• _DATA TO PROCESS_:
____

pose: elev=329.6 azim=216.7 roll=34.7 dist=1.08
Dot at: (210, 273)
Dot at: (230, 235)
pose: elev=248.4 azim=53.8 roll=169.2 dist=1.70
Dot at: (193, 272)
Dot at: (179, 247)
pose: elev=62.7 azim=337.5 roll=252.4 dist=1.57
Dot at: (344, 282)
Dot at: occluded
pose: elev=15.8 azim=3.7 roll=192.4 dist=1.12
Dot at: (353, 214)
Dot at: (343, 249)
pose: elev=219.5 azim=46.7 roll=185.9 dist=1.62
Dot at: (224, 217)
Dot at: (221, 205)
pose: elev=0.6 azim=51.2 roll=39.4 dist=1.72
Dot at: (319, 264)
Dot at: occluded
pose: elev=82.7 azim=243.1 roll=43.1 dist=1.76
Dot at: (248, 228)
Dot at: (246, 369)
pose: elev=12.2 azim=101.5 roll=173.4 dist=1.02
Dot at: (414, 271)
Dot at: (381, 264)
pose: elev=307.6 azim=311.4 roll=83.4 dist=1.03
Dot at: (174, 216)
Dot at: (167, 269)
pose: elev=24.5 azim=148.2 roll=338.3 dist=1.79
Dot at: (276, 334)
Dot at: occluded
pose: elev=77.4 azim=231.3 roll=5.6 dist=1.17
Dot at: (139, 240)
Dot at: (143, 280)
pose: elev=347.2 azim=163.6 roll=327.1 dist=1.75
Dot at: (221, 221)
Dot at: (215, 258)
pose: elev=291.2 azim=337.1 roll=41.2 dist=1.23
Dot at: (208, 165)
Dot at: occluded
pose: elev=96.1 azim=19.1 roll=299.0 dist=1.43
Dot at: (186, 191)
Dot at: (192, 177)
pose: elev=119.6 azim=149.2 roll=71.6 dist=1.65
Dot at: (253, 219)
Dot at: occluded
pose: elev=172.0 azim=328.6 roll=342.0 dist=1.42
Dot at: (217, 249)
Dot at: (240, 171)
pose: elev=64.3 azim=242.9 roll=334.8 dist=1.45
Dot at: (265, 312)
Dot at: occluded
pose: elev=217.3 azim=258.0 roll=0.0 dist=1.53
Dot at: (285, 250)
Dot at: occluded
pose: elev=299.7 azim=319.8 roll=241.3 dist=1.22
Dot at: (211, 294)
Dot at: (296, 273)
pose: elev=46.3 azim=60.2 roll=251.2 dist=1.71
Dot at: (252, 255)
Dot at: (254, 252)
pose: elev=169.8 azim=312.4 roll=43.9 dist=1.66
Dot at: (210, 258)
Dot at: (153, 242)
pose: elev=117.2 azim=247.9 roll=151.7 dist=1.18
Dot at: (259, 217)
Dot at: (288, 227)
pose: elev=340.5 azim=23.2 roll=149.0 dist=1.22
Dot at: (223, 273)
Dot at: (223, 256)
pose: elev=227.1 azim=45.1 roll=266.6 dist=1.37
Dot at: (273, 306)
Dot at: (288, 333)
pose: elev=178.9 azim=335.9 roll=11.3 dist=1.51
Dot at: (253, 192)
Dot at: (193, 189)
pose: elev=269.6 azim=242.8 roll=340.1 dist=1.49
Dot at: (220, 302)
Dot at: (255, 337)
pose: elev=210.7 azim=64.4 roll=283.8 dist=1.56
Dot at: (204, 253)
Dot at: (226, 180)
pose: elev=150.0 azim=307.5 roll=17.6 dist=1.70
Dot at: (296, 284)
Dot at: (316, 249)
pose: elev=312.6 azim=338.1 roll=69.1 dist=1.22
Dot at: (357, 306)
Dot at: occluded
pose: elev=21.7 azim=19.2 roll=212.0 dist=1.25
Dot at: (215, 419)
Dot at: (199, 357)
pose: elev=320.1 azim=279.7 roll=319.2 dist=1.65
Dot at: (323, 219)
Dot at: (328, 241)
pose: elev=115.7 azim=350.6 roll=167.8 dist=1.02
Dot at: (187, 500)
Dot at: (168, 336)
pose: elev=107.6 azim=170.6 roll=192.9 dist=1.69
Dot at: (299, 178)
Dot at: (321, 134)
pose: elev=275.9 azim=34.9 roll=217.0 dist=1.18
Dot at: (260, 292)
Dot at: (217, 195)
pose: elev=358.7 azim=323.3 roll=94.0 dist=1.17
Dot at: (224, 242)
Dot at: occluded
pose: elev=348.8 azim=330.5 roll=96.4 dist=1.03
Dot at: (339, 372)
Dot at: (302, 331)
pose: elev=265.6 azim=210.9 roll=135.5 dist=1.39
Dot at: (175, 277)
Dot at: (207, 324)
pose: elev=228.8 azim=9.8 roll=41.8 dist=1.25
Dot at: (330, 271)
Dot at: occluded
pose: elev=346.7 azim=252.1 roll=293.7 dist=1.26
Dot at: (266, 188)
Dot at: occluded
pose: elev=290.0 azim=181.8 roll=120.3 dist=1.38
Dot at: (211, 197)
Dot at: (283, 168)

____

• _GOAL OF THE EXERCISE_: Convert the lines from the one containing "pose: elev=62.7 azim=337.5" up to and including the one containing "Dot at: (215, 258)" into a JSON list of strings, one string per line, leaving out any blank lines.

• _RESPONSE_:
[
  "pose: elev=62.7 azim=337.5 roll=252.4 dist=1.57",
  "Dot at: (344, 282)",
  "Dot at: occluded",
  "pose: elev=15.8 azim=3.7 roll=192.4 dist=1.12",
  "Dot at: (353, 214)",
  "Dot at: (343, 249)",
  "pose: elev=219.5 azim=46.7 roll=185.9 dist=1.62",
  "Dot at: (224, 217)",
  "Dot at: (221, 205)",
  "pose: elev=0.6 azim=51.2 roll=39.4 dist=1.72",
  "Dot at: (319, 264)",
  "Dot at: occluded",
  "pose: elev=82.7 azim=243.1 roll=43.1 dist=1.76",
  "Dot at: (248, 228)",
  "Dot at: (246, 369)",
  "pose: elev=12.2 azim=101.5 roll=173.4 dist=1.02",
  "Dot at: (414, 271)",
  "Dot at: (381, 264)",
  "pose: elev=307.6 azim=311.4 roll=83.4 dist=1.03",
  "Dot at: (174, 216)",
  "Dot at: (167, 269)",
  "pose: elev=24.5 azim=148.2 roll=338.3 dist=1.79",
  "Dot at: (276, 334)",
  "Dot at: occluded",
  "pose: elev=77.4 azim=231.3 roll=5.6 dist=1.17",
  "Dot at: (139, 240)",
  "Dot at: (143, 280)",
  "pose: elev=347.2 azim=163.6 roll=327.1 dist=1.75",
  "Dot at: (221, 221)",
  "Dot at: (215, 258)"
]